With endorsements like this ….
Who needs enemies? Or scathing reviews? The Globe and Mail just released the most scathing endorsement of a party I’ve every seen. They cite Harper’s bullheaded control of his party, his pithy promises to reform the senate rather than make parliament work, his horrendous environmental plan, his lack of bold answers to the economic situation, on and on. Yes, I said they are endorsing him. Their reasoning rests on two points. First:
In this campaign, Mr. Harper and his Conservative party are only seriously challenged for government by Stéphane Dion’s Liberals.
Well, if you’ve been reading my blog you’ll know what I think of that, there is another option, Dion and others running the government. It is an oversimplified, old view of the options available in our democracy. Their second point, is that given this choice between Harper and Dion that Harper wins even with all his negatives because he’s more flexible. Their definition of flexible seems to be that he can adapt to different situations to look like he’s still a leader, whether he does anything useful or not. Meanwhile, they imply they may even support Dion’s Green Shift plan but argue he’s an ineffective salesman and thus unfit to be Prime Minister.

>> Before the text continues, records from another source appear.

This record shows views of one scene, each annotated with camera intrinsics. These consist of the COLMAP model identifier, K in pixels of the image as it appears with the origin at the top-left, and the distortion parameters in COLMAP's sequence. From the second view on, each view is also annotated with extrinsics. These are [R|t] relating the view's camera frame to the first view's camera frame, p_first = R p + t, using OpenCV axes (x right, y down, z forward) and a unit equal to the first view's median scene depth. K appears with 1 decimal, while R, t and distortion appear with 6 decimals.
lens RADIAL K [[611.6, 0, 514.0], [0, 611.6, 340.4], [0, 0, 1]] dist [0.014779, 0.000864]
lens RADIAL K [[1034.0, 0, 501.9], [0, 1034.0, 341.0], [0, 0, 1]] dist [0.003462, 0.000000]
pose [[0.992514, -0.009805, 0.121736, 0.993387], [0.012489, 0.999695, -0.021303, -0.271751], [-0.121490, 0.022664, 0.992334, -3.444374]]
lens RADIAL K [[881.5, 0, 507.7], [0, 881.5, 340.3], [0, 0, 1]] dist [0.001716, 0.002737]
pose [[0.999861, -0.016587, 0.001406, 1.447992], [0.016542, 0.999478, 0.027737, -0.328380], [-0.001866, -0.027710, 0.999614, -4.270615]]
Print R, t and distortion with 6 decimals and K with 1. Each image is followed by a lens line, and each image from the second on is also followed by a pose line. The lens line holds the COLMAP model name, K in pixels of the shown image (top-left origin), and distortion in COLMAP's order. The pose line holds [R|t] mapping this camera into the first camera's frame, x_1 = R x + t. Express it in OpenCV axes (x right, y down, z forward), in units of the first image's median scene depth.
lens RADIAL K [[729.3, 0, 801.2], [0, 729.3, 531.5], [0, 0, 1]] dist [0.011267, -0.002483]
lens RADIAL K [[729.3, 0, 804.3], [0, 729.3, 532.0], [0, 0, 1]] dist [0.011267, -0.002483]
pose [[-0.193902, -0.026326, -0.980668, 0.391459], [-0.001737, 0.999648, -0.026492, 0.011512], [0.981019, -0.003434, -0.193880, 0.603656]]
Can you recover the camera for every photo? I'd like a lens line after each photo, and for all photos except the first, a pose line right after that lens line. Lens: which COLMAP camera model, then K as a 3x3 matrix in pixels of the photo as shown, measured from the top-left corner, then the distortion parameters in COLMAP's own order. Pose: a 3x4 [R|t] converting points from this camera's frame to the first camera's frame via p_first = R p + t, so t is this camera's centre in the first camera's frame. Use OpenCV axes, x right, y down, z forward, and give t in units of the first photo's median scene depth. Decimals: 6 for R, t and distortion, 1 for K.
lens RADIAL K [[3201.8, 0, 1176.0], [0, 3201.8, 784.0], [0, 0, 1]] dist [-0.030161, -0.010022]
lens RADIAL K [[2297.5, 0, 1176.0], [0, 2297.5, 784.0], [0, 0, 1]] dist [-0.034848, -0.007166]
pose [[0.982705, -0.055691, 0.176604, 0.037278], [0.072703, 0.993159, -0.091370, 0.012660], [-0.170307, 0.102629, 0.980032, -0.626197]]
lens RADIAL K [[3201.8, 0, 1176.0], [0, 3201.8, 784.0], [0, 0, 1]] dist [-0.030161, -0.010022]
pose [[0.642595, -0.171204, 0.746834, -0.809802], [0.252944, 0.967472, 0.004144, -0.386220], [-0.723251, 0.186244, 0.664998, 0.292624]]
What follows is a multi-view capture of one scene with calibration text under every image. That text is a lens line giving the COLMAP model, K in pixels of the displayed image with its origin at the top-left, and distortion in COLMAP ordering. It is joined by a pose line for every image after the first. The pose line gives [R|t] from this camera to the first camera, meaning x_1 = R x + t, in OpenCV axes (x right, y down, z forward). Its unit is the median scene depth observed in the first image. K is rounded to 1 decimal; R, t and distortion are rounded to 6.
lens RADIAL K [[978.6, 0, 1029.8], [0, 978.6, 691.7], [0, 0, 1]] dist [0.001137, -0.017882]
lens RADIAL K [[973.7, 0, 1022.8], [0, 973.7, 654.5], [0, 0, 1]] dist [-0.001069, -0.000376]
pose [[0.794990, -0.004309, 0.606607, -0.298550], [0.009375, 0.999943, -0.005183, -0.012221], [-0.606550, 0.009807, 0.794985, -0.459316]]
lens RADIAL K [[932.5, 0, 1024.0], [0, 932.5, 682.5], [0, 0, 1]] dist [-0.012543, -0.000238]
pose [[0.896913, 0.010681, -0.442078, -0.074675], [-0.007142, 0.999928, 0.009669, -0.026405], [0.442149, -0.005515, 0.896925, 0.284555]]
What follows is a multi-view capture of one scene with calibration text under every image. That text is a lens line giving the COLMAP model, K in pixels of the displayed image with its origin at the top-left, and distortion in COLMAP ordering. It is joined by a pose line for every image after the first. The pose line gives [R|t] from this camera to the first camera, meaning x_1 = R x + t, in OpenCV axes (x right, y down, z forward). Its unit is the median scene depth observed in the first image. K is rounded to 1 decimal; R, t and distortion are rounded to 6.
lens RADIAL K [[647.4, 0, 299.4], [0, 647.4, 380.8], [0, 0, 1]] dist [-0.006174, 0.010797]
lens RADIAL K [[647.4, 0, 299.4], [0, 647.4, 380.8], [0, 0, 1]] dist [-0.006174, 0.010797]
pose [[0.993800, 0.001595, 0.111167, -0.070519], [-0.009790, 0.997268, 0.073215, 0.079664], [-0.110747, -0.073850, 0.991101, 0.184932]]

I have been saying out loud a lot the past few weeks that this is why Dion needs to be more outspoken, clear and decisive. If you don’t look like a leader people won’t pay attention to what substantive things you want to say. But that is very different from saying this is how things should be. The Globe seems to have mixed up the realities of competing in a 21st century media rich election with the way people should vote based on policies. Respected papers such as the Globe and Mail are meant to cut through this noise and give us a clear opinion based on data and policy, not mirror back the irrationalities of people in a media-overwhelmed culture and then say this is how things should be.